### ASSIGNED TASK
Word for word, restate the lines that run from the line containing "44,737,323 | 38,227,448 |" to the last line of the records below.

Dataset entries
Content starts
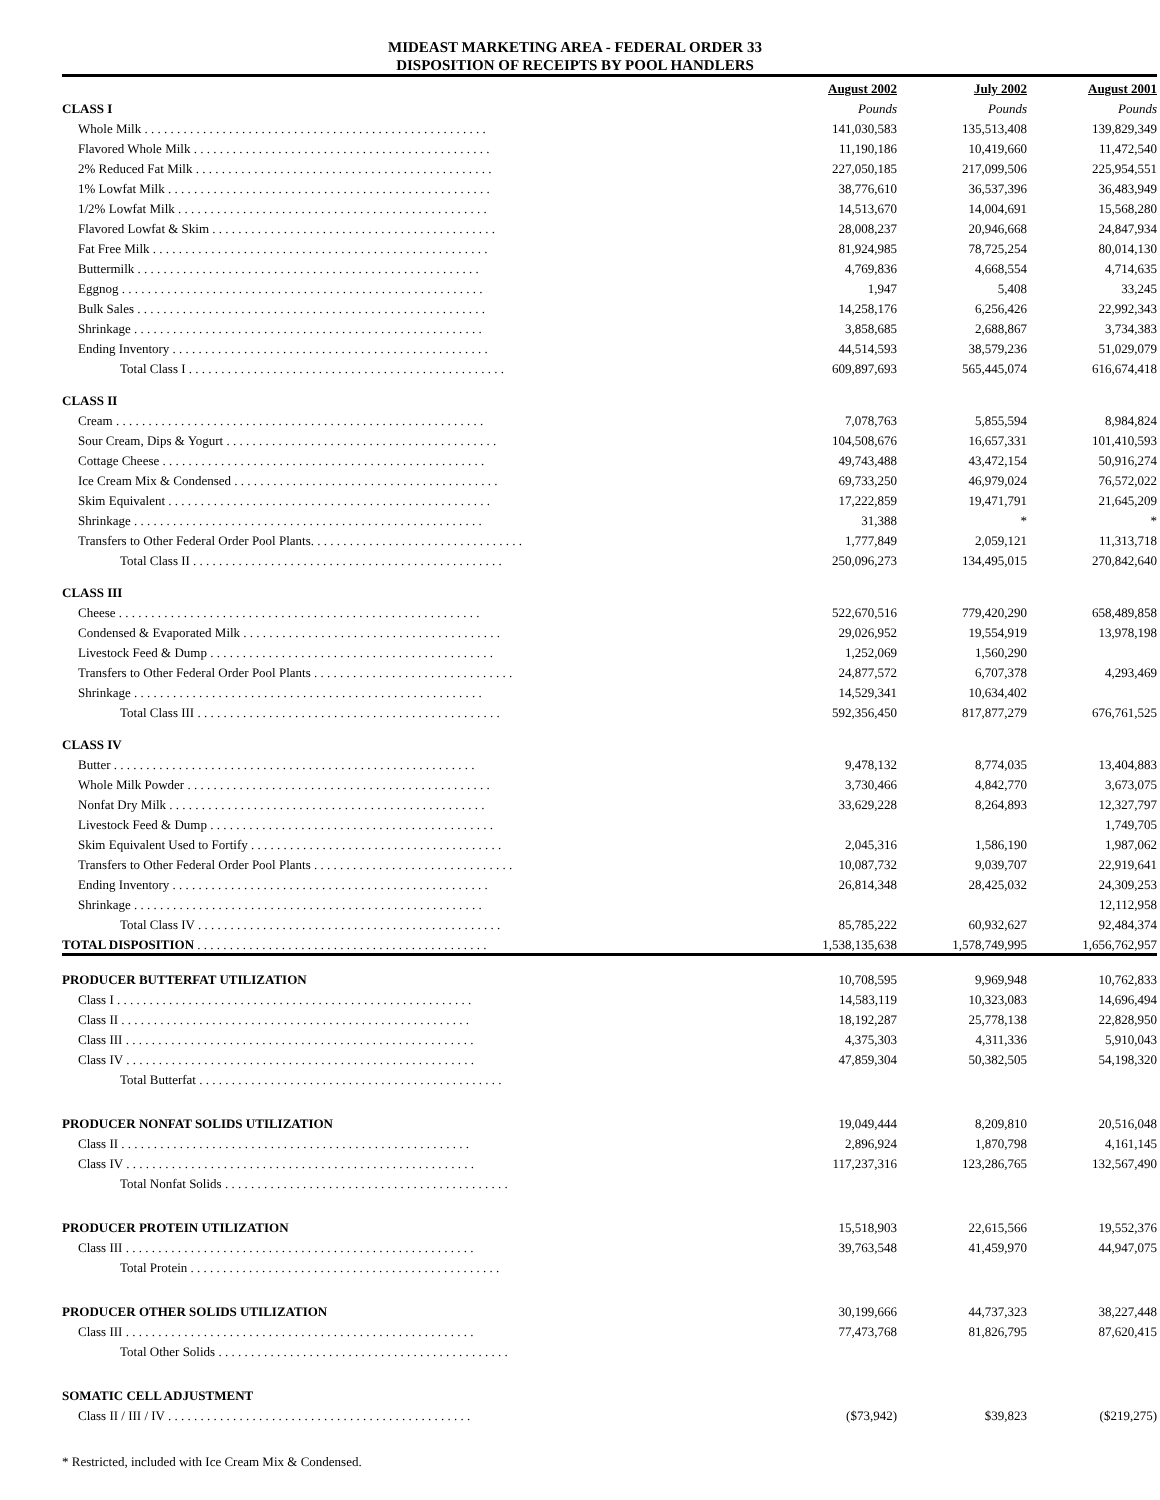MIDEAST MARKETING AREA - FEDERAL ORDER 33
DISPOSITION OF RECEIPTS BY POOL HANDLERS
| | August 2002 | July 2002 | August 2001 |
| --- | --- | --- | --- |
| CLASS I | Pounds | Pounds | Pounds |
| Whole Milk . . . . . . . . . . . . . . . . . . . . . . . . . . . . . . . . . . . . . . . . . . . . . . . . . . . . . | 141,030,583 | 135,513,408 | 139,829,349 |
| Flavored Whole Milk . . . . . . . . . . . . . . . . . . . . . . . . . . . . . . . . . . . . . . . . . . . . . . | 11,190,186 | 10,419,660 | 11,472,540 |
| 2% Reduced Fat Milk . . . . . . . . . . . . . . . . . . . . . . . . . . . . . . . . . . . . . . . . . . . . . . | 227,050,185 | 217,099,506 | 225,954,551 |
| 1% Lowfat Milk . . . . . . . . . . . . . . . . . . . . . . . . . . . . . . . . . . . . . . . . . . . . . . . . . . | 38,776,610 | 36,537,396 | 36,483,949 |
| 1/2% Lowfat Milk . . . . . . . . . . . . . . . . . . . . . . . . . . . . . . . . . . . . . . . . . . . . . . . . | 14,513,670 | 14,004,691 | 15,568,280 |
| Flavored Lowfat & Skim . . . . . . . . . . . . . . . . . . . . . . . . . . . . . . . . . . . . . . . . . . . . | 28,008,237 | 20,946,668 | 24,847,934 |
| Fat Free Milk . . . . . . . . . . . . . . . . . . . . . . . . . . . . . . . . . . . . . . . . . . . . . . . . . . . . | 81,924,985 | 78,725,254 | 80,014,130 |
| Buttermilk . . . . . . . . . . . . . . . . . . . . . . . . . . . . . . . . . . . . . . . . . . . . . . . . . . . . . | 4,769,836 | 4,668,554 | 4,714,635 |
| Eggnog . . . . . . . . . . . . . . . . . . . . . . . . . . . . . . . . . . . . . . . . . . . . . . . . . . . . . . . . | 1,947 | 5,408 | 33,245 |
| Bulk Sales . . . . . . . . . . . . . . . . . . . . . . . . . . . . . . . . . . . . . . . . . . . . . . . . . . . . . . | 14,258,176 | 6,256,426 | 22,992,343 |
| Shrinkage . . . . . . . . . . . . . . . . . . . . . . . . . . . . . . . . . . . . . . . . . . . . . . . . . . . . . . | 3,858,685 | 2,688,867 | 3,734,383 |
| Ending Inventory . . . . . . . . . . . . . . . . . . . . . . . . . . . . . . . . . . . . . . . . . . . . . . . . . | 44,514,593 | 38,579,236 | 51,029,079 |
| Total Class I . . . . . . . . . . . . . . . . . . . . . . . . . . . . . . . . . . . . . . . . . . . . . . . . . | 609,897,693 | 565,445,074 | 616,674,418 |
| CLASS II | | | |
| Cream . . . . . . . . . . . . . . . . . . . . . . . . . . . . . . . . . . . . . . . . . . . . . . . . . . . . . . . . . | 7,078,763 | 5,855,594 | 8,984,824 |
| Sour Cream, Dips & Yogurt . . . . . . . . . . . . . . . . . . . . . . . . . . . . . . . . . . . . . . . . . . | 104,508,676 | 16,657,331 | 101,410,593 |
| Cottage Cheese . . . . . . . . . . . . . . . . . . . . . . . . . . . . . . . . . . . . . . . . . . . . . . . . . . | 49,743,488 | 43,472,154 | 50,916,274 |
| Ice Cream Mix & Condensed . . . . . . . . . . . . . . . . . . . . . . . . . . . . . . . . . . . . . . . . . | 69,733,250 | 46,979,024 | 76,572,022 |
| Skim Equivalent . . . . . . . . . . . . . . . . . . . . . . . . . . . . . . . . . . . . . . . . . . . . . . . . . . | 17,222,859 | 19,471,791 | 21,645,209 |
| Shrinkage . . . . . . . . . . . . . . . . . . . . . . . . . . . . . . . . . . . . . . . . . . . . . . . . . . . . . . | 31,388 | * | * |
| Transfers to Other Federal Order Pool Plants. . . . . . . . . . . . . . . . . . . . . . . . . . . . . . . . . | 1,777,849 | 2,059,121 | 11,313,718 |
| Total Class II . . . . . . . . . . . . . . . . . . . . . . . . . . . . . . . . . . . . . . . . . . . . . . . . | 250,096,273 | 134,495,015 | 270,842,640 |
| CLASS III | | | |
| Cheese . . . . . . . . . . . . . . . . . . . . . . . . . . . . . . . . . . . . . . . . . . . . . . . . . . . . . . . . | 522,670,516 | 779,420,290 | 658,489,858 |
| Condensed & Evaporated Milk . . . . . . . . . . . . . . . . . . . . . . . . . . . . . . . . . . . . . . . . | 29,026,952 | 19,554,919 | 13,978,198 |
| Livestock Feed & Dump . . . . . . . . . . . . . . . . . . . . . . . . . . . . . . . . . . . . . . . . . . . . | 1,252,069 | 1,560,290 | |
| Transfers to Other Federal Order Pool Plants . . . . . . . . . . . . . . . . . . . . . . . . . . . . . . . | 24,877,572 | 6,707,378 | 4,293,469 |
| Shrinkage . . . . . . . . . . . . . . . . . . . . . . . . . . . . . . . . . . . . . . . . . . . . . . . . . . . . . . | 14,529,341 | 10,634,402 | |
| Total Class III . . . . . . . . . . . . . . . . . . . . . . . . . . . . . . . . . . . . . . . . . . . . . . . | 592,356,450 | 817,877,279 | 676,761,525 |
| CLASS IV | | | |
| Butter . . . . . . . . . . . . . . . . . . . . . . . . . . . . . . . . . . . . . . . . . . . . . . . . . . . . . . . . | 9,478,132 | 8,774,035 | 13,404,883 |
| Whole Milk Powder . . . . . . . . . . . . . . . . . . . . . . . . . . . . . . . . . . . . . . . . . . . . . . . | 3,730,466 | 4,842,770 | 3,673,075 |
| Nonfat Dry Milk . . . . . . . . . . . . . . . . . . . . . . . . . . . . . . . . . . . . . . . . . . . . . . . . . | 33,629,228 | 8,264,893 | 12,327,797 |
| Livestock Feed & Dump . . . . . . . . . . . . . . . . . . . . . . . . . . . . . . . . . . . . . . . . . . . . | | | 1,749,705 |
| Skim Equivalent Used to Fortify . . . . . . . . . . . . . . . . . . . . . . . . . . . . . . . . . . . . . . . | 2,045,316 | 1,586,190 | 1,987,062 |
| Transfers to Other Federal Order Pool Plants . . . . . . . . . . . . . . . . . . . . . . . . . . . . . . . | 10,087,732 | 9,039,707 | 22,919,641 |
| Ending Inventory . . . . . . . . . . . . . . . . . . . . . . . . . . . . . . . . . . . . . . . . . . . . . . . . . | 26,814,348 | 28,425,032 | 24,309,253 |
| Shrinkage . . . . . . . . . . . . . . . . . . . . . . . . . . . . . . . . . . . . . . . . . . . . . . . . . . . . . . | | | 12,112,958 |
| Total Class IV . . . . . . . . . . . . . . . . . . . . . . . . . . . . . . . . . . . . . . . . . . . . . . . | 85,785,222 | 60,932,627 | 92,484,374 |
| TOTAL DISPOSITION . . . . . . . . . . . . . . . . . . . . . . . . . . . . . . . . . . . . . . . . . . . . . | 1,538,135,638 | 1,578,749,995 | 1,656,762,957 |
| PRODUCER BUTTERFAT UTILIZATION | 10,708,595 | 9,969,948 | 10,762,833 |
| Class I . . . . . . . . . . . . . . . . . . . . . . . . . . . . . . . . . . . . . . . . . . . . . . . . . . . . . . . | 14,583,119 | 10,323,083 | 14,696,494 |
| Class II . . . . . . . . . . . . . . . . . . . . . . . . . . . . . . . . . . . . . . . . . . . . . . . . . . . . . . | 18,192,287 | 25,778,138 | 22,828,950 |
| Class III . . . . . . . . . . . . . . . . . . . . . . . . . . . . . . . . . . . . . . . . . . . . . . . . . . . . . . | 4,375,303 | 4,311,336 | 5,910,043 |
| Class IV . . . . . . . . . . . . . . . . . . . . . . . . . . . . . . . . . . . . . . . . . . . . . . . . . . . . . . | 47,859,304 | 50,382,505 | 54,198,320 |
| Total Butterfat . . . . . . . . . . . . . . . . . . . . . . . . . . . . . . . . . . . . . . . . . . . . . . . | | | |
| PRODUCER NONFAT SOLIDS UTILIZATION | 19,049,444 | 8,209,810 | 20,516,048 |
| Class II . . . . . . . . . . . . . . . . . . . . . . . . . . . . . . . . . . . . . . . . . . . . . . . . . . . . . . | 2,896,924 | 1,870,798 | 4,161,145 |
| Class IV . . . . . . . . . . . . . . . . . . . . . . . . . . . . . . . . . . . . . . . . . . . . . . . . . . . . . . | 117,237,316 | 123,286,765 | 132,567,490 |
| Total Nonfat Solids . . . . . . . . . . . . . . . . . . . . . . . . . . . . . . . . . . . . . . . . . . . . | | | |
| PRODUCER PROTEIN UTILIZATION | 15,518,903 | 22,615,566 | 19,552,376 |
| Class III . . . . . . . . . . . . . . . . . . . . . . . . . . . . . . . . . . . . . . . . . . . . . . . . . . . . . . | 39,763,548 | 41,459,970 | 44,947,075 |
| Total Protein . . . . . . . . . . . . . . . . . . . . . . . . . . . . . . . . . . . . . . . . . . . . . . . . | | | |
| PRODUCER OTHER SOLIDS UTILIZATION | 30,199,666 | 44,737,323 | 38,227,448 |
| Class III . . . . . . . . . . . . . . . . . . . . . . . . . . . . . . . . . . . . . . . . . . . . . . . . . . . . . . | 77,473,768 | 81,826,795 | 87,620,415 |
| Total Other Solids . . . . . . . . . . . . . . . . . . . . . . . . . . . . . . . . . . . . . . . . . . . . . | | | |
| SOMATIC CELL ADJUSTMENT | | | |
| Class II / III / IV . . . . . . . . . . . . . . . . . . . . . . . . . . . . . . . . . . . . . . . . . . . . . . . | ($73,942) | $39,823 | ($219,275) |
* Restricted, included with Ice Cream Mix & Condensed.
Content ends
### SOLUTION FOR THIS EXERCISE
| PRODUCER OTHER SOLIDS UTILIZATION | 30,199,666 | 44,737,323 | 38,227,448 |
| Class III . . . . . . . . . . . . . . . . . . . . . . . . . . . . . . . . . . . . . . . . . . . . . . . . . . . . . . | 77,473,768 | 81,826,795 | 87,620,415 |
| Total Other Solids . . . . . . . . . . . . . . . . . . . . . . . . . . . . . . . . . . . . . . . . . . . . . | | | |
| SOMATIC CELL ADJUSTMENT | | | |
| Class II / III / IV . . . . . . . . . . . . . . . . . . . . . . . . . . . . . . . . . . . . . . . . . . . . . . . | ($73,942) | $39,823 | ($219,275) |
* Restricted, included with Ice Cream Mix & Condensed.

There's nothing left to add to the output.